# Most minimal way to get breadth-first indices?

Let’s say you have N integers from 1:N (i.e. N = 15)

``````cur_vector = [ 1, 2, 3, 4, 5, 6, 7, 8, 9, 10, 11, 12, 13, 14, 15 ]
``````

What is the most minimal way to turn this into the breadth-first search indices from recursive bisection?

i.e.

``````# assuming a breadth_indices func
> println( breadth_indices( cur_vector ) )
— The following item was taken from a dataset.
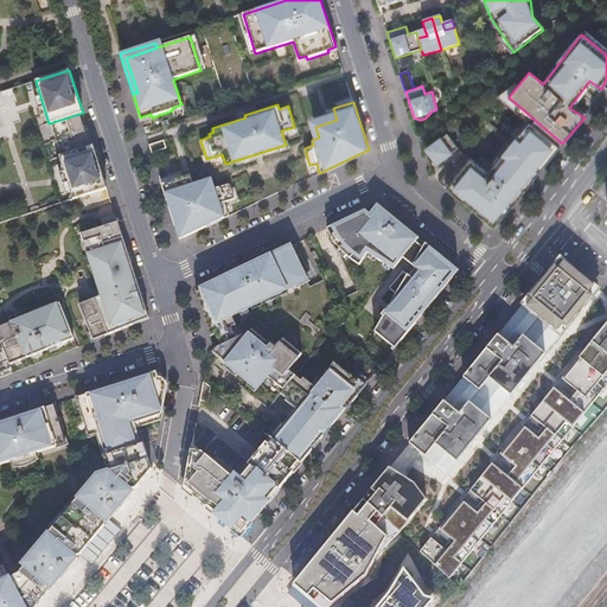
[(328,116),(313,121),(315,127),(337,120),(333,108),(327,110),(328,116)]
[ 8, 4, 12, 2, 6, 10, 14, 1, 3, 5, 7, 9, 11, 13, 15 ]
``````

Pictorially, ,

This is the best I could come up with:

``````function breadth_indices(num_points::Number)
cur_indices = []

cur_step = num_points
while length(cur_indices) < num_points - 1
cur_step = Int(floor( (cur_step-1) / 2 )) + 1

for cur_index in 1:num_points-1
iszero( cur_index % cur_step ) || continue
in(cur_index, cur_indices) && continue
push!(cur_indices, cur_index)
end
end
push!(cur_indices, num_points)

cur_indices
end
``````

Then you can have fun with it, by reordering vectors:

``````function bisect_reorder!(cur_vector::Vector)
cur_vector .= cur_vector[cur_indices]
end
``````

For an example of how this works:

``````> cur_points = collect( linspace(0, 1, 11) )
> bisect_reorder!(cur_points)

[
0.5
0.2
0.8
0.1
0.3
0.7
0.9
0.0
0.4
0.6
1.0
]
``````

A sister function of this would be your outward-in reordering:

``````function out_in_reorder!(cur_vector::Vector)
cur_indices = centering_indices(length(cur_vector))
cur_vector .= cur_vector[cur_indices]
end

function centering_indices(num_points::Number)
cur_indices = []

cur_half_point = Int(floor(num_points/2))
for cur_index in 1:cur_half_point
push!(cur_indices, cur_index)
push!(cur_indices, num_points-(cur_index-1))
end
isodd(num_points) && push!(cur_indices, cur_half_point+1)

cur_indices
end
``````

An analogous example to the one above is:

``````> cur_points = collect( linspace(0, 1, 11) )
> out_in_reorder!(cur_points)

[
0.0
1.0
0.1
0.9
0.2
0.8
0.3
0.7
0.4
0.6
0.5
]``````
``````function collect_bisection_indexes!(ix, level, a, b)
a ≤ b || return
mid = (a+b) ÷ 2
push!(ix, level => mid)
collect_bisection_indexes!(ix, level + 1, a, mid - 1)
collect_bisection_indexes!(ix, level + 1, mid + 1, b)
end

function bisection_indexes(n)
ix = Vector{Pair{Int,Int}}()
sizehint!(ix, n)
collect_bisection_indexes!(ix, 0, 1, n)
last.(sort!(ix, by = first))
end

bisection_indexes(15)
``````
1 Like

Functional version:

``````function collect_bisection_indexes(level, a, b)
a ≤ b || return Vector{Tuple{Int,Int}}()
mid = (a+b) ÷ 2
vcat([level => mid],
collect_bisection_indexes(level + 1, a, mid - 1),
collect_bisection_indexes(level + 1, mid + 1, b))
end

function bisection_indexes(n)
ix = collect_bisection_indexes(0, 1, n)
last.(sort!(ix, by = first))
end
``````

Implicitly, both of the above implementations rely on `sort!` choosing a stable algorithm, which I believe it does, but it could be made explicit.